- _Given task A_:
Answer these questions from the GazetteerMatcher documentation, one answer per line, marked to match:
(i) Which class does GazetteerMatcher directly extend?
(ii) Which environment variable must be set to the location of the Solr server?
(iii) What value of the Solr param 'field' is used to tag in Asian scripts?
- _Given task B_:
For each statement below, say yes or no according to the GazetteerMatcher documentation, and quote the words that decide it.
(i) The class is thread-safe.
(ii) PostalTagger is listed as a direct known subclass.
(iii) The filter field is declared public.
- _Given task C_:
Reproduce the GazetteerMatcher documentation from "protected TagFilter filter" up to and including "in Asian scripts.".

- _Reading text_:
Class GazetteerMatcher

java.lang.Object
org.opensextant.extraction.SolrMatcherSupport
org.opensextant.extractors.geo.GazetteerMatcher
All Implemented Interfaces:
Closeable, AutoCloseable
Direct Known Subclasses:
PlaceGeocoder, PostalTagger

public class GazetteerMatcher extends SolrMatcherSupport
Connects to a Solr sever via HTTP and tags place names in document. The SOLR_HOME environment variable must be set to the location of the Solr server.

This class is not thread-safe. It could be made to be with little effort.

Author:
David Smiley - dsmiley@mitre.org, Marc Ubaldino - ubaldino@mitre.org
  • Field Details

    • filter

      protected TagFilter filter
    • DEFAULT_TAG_FIELD

      public static final String DEFAULT_TAG_FIELD
      Most languages
      See Also:
    • CJK_TAG_FIELD

      public static final String CJK_TAG_FIELD
      Use Solr param 'field' = name_tag_cjk to tag in Asian scripts.

- _Excerpted records_:

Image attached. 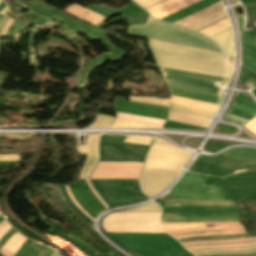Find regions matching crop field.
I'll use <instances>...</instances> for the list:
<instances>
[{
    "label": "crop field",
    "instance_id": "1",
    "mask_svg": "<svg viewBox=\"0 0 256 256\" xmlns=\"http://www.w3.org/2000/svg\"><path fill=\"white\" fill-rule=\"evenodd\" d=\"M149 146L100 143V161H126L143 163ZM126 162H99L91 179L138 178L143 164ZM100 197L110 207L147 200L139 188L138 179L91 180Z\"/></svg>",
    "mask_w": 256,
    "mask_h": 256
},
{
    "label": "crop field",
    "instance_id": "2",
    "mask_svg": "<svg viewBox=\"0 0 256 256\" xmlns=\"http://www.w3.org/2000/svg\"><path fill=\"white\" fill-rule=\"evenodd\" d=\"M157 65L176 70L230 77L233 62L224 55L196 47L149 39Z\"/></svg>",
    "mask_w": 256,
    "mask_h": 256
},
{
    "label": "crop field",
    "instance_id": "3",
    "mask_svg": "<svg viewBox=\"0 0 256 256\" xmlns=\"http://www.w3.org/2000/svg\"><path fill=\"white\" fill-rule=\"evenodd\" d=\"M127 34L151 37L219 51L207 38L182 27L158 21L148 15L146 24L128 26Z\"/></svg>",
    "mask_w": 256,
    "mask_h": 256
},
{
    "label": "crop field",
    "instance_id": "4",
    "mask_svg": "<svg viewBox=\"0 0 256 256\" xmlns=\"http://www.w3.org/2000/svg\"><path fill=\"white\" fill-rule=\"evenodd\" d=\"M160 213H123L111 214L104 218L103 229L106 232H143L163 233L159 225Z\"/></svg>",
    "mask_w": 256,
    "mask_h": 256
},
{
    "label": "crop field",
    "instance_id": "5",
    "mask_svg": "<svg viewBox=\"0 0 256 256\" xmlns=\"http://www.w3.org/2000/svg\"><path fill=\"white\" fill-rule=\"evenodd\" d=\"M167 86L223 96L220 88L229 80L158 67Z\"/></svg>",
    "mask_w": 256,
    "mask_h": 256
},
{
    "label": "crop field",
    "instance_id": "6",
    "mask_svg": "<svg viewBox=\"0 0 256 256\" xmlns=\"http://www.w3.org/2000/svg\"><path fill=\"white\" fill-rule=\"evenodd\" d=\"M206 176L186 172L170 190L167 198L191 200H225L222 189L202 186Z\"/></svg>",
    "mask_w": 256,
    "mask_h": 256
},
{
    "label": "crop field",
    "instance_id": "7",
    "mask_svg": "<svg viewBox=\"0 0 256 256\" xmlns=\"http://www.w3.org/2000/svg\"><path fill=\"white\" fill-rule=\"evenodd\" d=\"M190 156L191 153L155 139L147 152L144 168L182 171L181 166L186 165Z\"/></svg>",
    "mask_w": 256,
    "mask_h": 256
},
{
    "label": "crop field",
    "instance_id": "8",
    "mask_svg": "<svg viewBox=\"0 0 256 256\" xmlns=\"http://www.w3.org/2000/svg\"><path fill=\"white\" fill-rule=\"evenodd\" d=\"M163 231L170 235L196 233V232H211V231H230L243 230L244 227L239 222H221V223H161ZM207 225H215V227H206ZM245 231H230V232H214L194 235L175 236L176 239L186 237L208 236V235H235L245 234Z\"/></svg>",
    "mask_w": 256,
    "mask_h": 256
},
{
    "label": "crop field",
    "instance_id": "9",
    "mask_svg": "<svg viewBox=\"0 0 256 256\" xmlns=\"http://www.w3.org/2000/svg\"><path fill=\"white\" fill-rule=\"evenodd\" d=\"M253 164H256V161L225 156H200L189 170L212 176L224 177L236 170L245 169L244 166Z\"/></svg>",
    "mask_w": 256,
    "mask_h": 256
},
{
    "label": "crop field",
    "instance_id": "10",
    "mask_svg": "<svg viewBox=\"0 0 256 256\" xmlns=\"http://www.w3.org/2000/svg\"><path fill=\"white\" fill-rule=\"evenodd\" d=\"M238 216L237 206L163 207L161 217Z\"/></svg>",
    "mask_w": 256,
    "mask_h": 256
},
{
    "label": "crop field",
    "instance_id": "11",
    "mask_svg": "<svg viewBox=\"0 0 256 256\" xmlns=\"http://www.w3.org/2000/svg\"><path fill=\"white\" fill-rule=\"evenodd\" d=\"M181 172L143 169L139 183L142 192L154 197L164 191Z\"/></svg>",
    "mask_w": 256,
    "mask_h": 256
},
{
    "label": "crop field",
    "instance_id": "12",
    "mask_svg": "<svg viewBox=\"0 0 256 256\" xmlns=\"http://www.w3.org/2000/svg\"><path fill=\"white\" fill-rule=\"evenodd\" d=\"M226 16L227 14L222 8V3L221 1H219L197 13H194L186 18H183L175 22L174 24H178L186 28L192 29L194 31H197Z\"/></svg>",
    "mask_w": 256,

- _Right answer A_:
(i) SolrMatcherSupport
(ii) SOLR_HOME
(iii) name_tag_cjk

- _Right answer B_:
(i) No: "This class is not thread-safe."
(ii) Yes: "Direct Known Subclasses:" lists "PlaceGeocoder, PostalTagger"
(iii) No: "protected TagFilter filter"

- _Right answer C_:
protected TagFilter filter
    • DEFAULT_TAG_FIELD

      public static final String DEFAULT_TAG_FIELD
      Most languages
      See Also:
    • CJK_TAG_FIELD

      public static final String CJK_TAG_FIELD
      Use Solr param 'field' = name_tag_cjk to tag in Asian scripts.